Bohemund war, neben dem Sohn seines Halbbruders, Roger II., die spannendste und faszinierendste Figur der normannischen Geschichte Süditaliens. Da ihm das Erbe seines Vaters verwehrt wurde, schloss er sich dem ersten Kreuzzug an und nach der Eroberung Antiochias beanspruchte er die Stadt für sich und zog gar nicht weiter bis Jerusalem. Damit wurde er zum dritten Begründer eines normannischen Reiches (Normandie/England, Sizilien und Antiochia) und ein Nachfahre von ihm war maßgeblich am Scheitern der Ehe zwischen Eleonore von Aquitanien und dem französischen König beteiligt, wenn man den Quellen glauben schenken mag.

Das Grabmal wurde um das Jahr 1111 errichtet und erinnert an syrische Grabbauten.

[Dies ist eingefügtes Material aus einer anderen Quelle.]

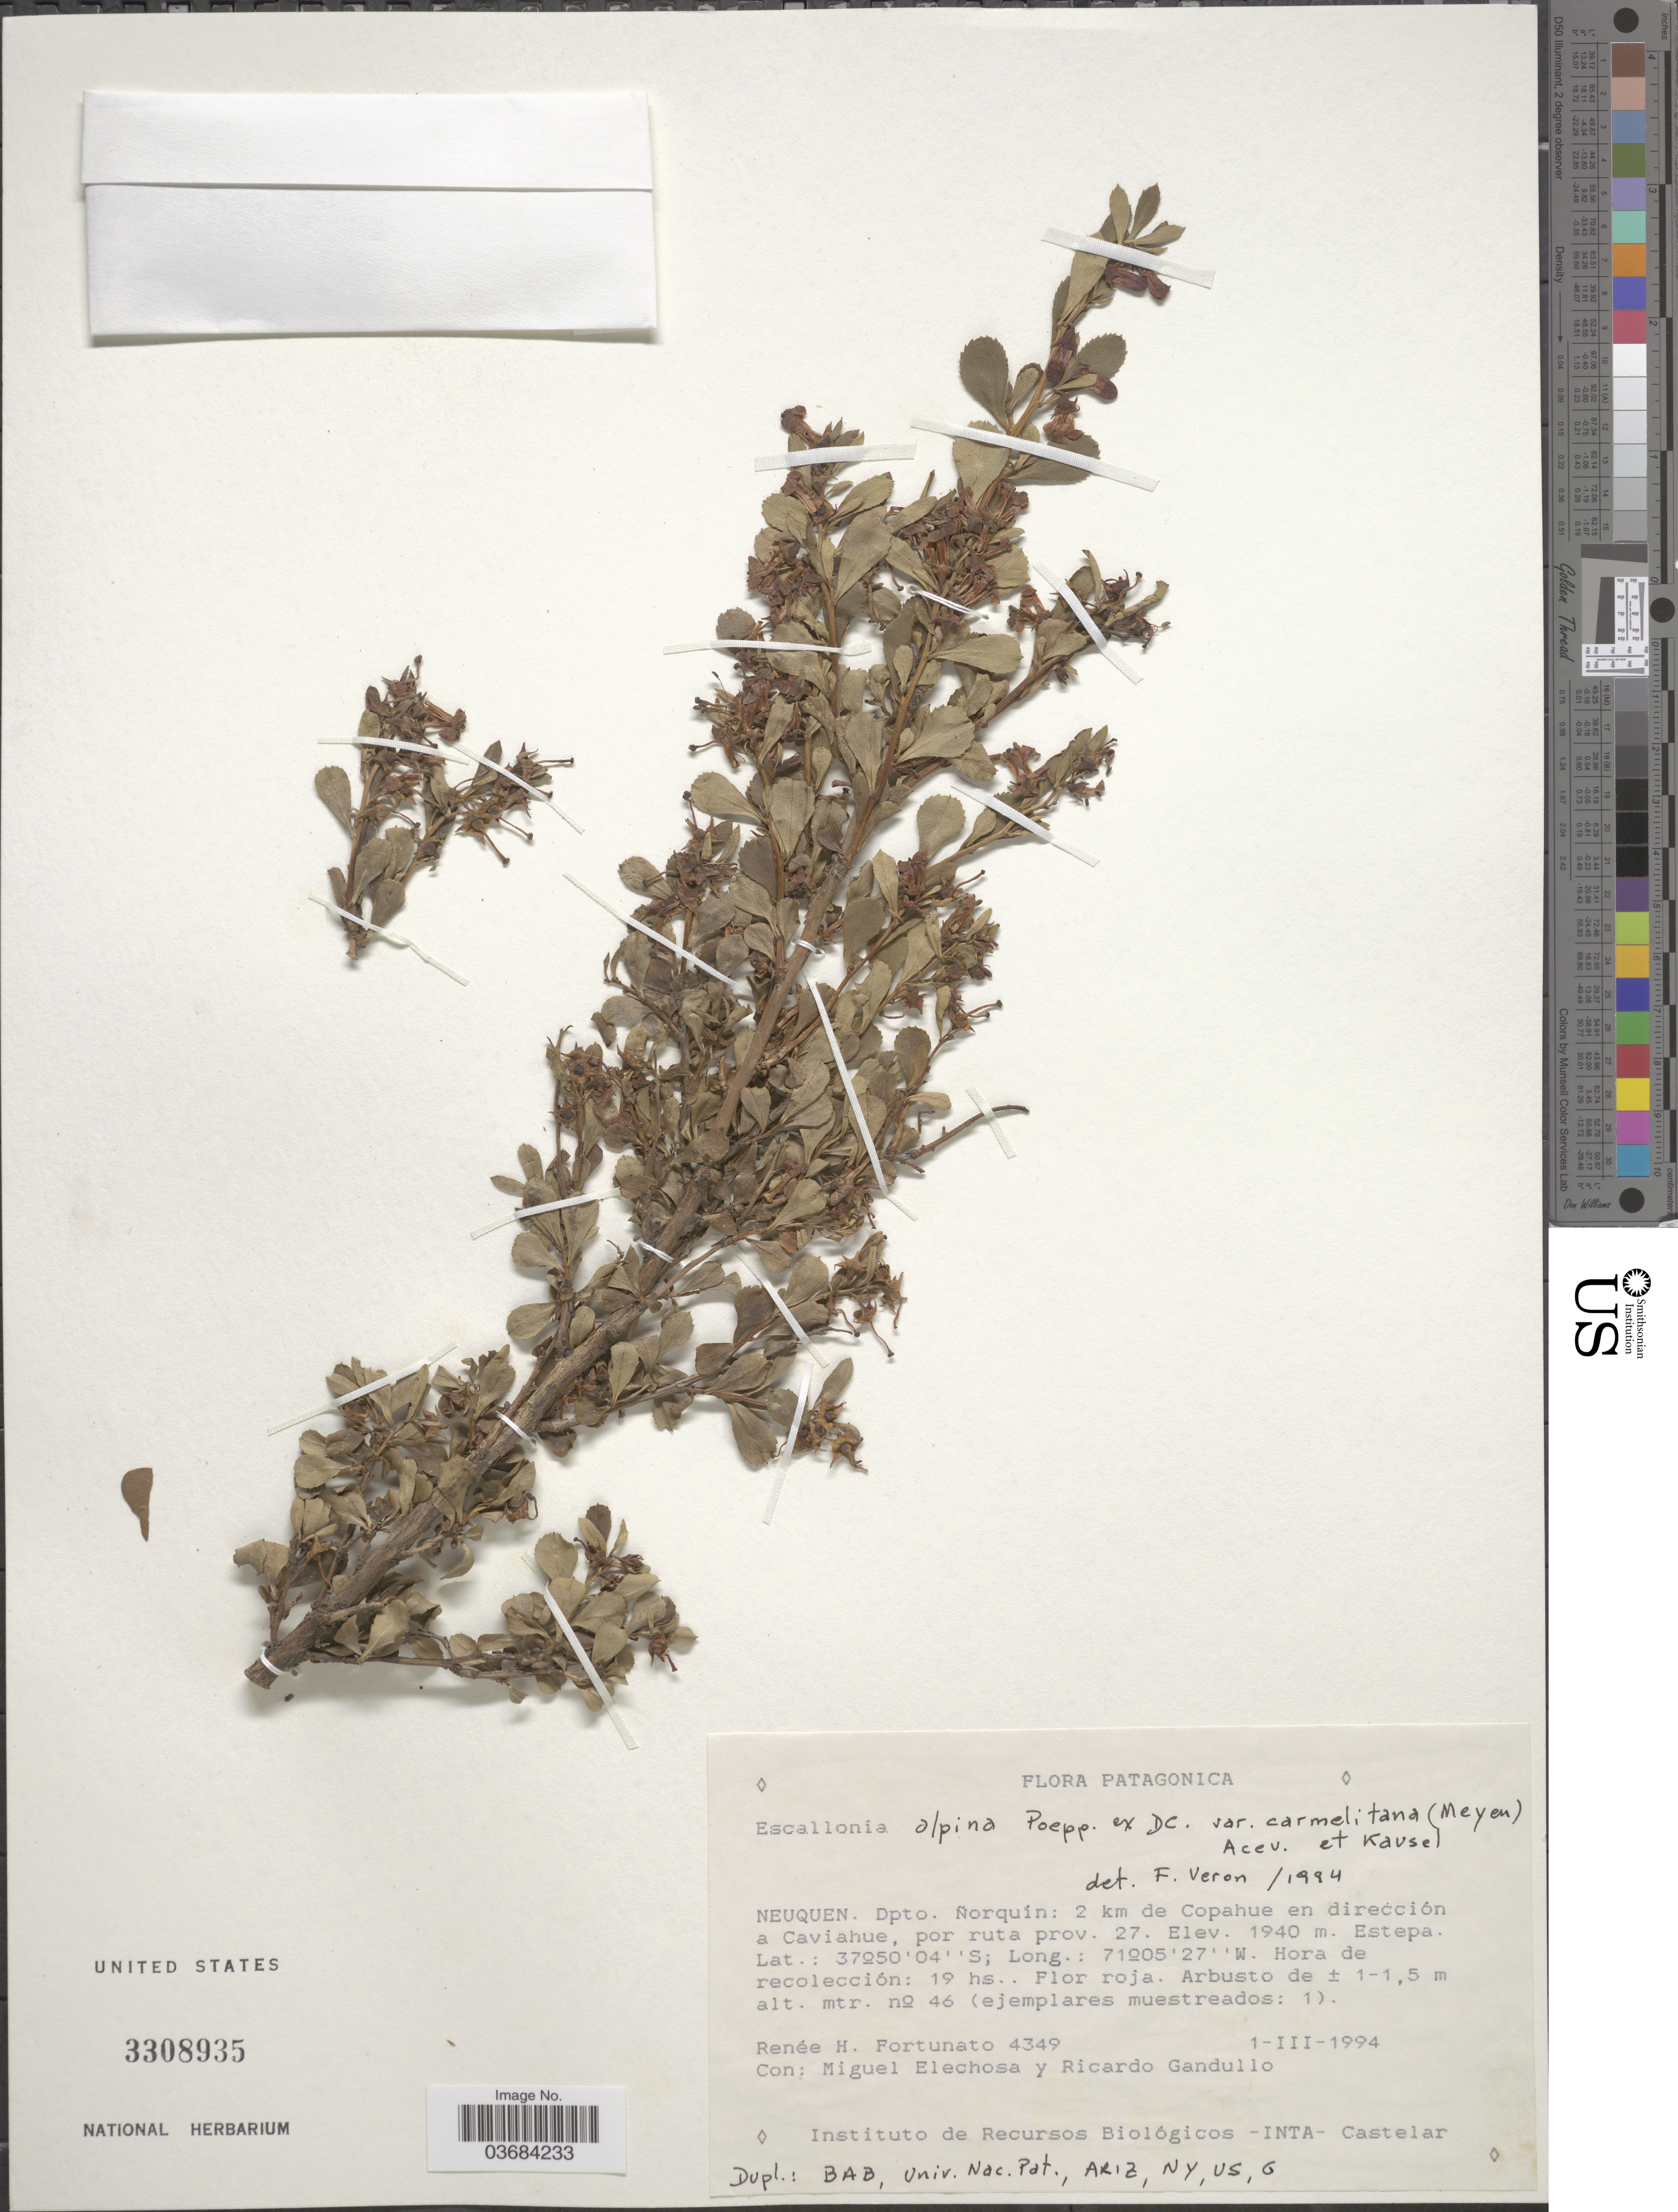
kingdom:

Die heute in der Kathedrale zu sehenden Bronzetüren stammen vom Glockengießer Roger aus Melfi und sind nicht ganz so hochwertig wie das Portal von Troia, aber trotzdem sehr sehenswert. Die Kirche San Sabino selbst wurde leider im 19. Jahrhundert erweitert und mit einer klassizistischen Fassade „verschönert“, beherbergt aber mit der Kanzel und dem Bischofsthron noch zwei sehenswerte Objekte der Romanik. Ein kurzer Zwischenstopp lohnt also nicht nur für Bohemundfans wie mich. Dabei sollte man aber tunlichst NUR auf offiziell erlaubten Parkplätzen stehen (richtige farbliche Umrandung beachten!!! Blau gut, weiß und gelb schlecht wenn ich mich richtig erinnere), denn die ansonsten fällige Strafzettelgebühr macht Canosa zu einem sehr teuren Pflaster, wie wir erfahren mussten.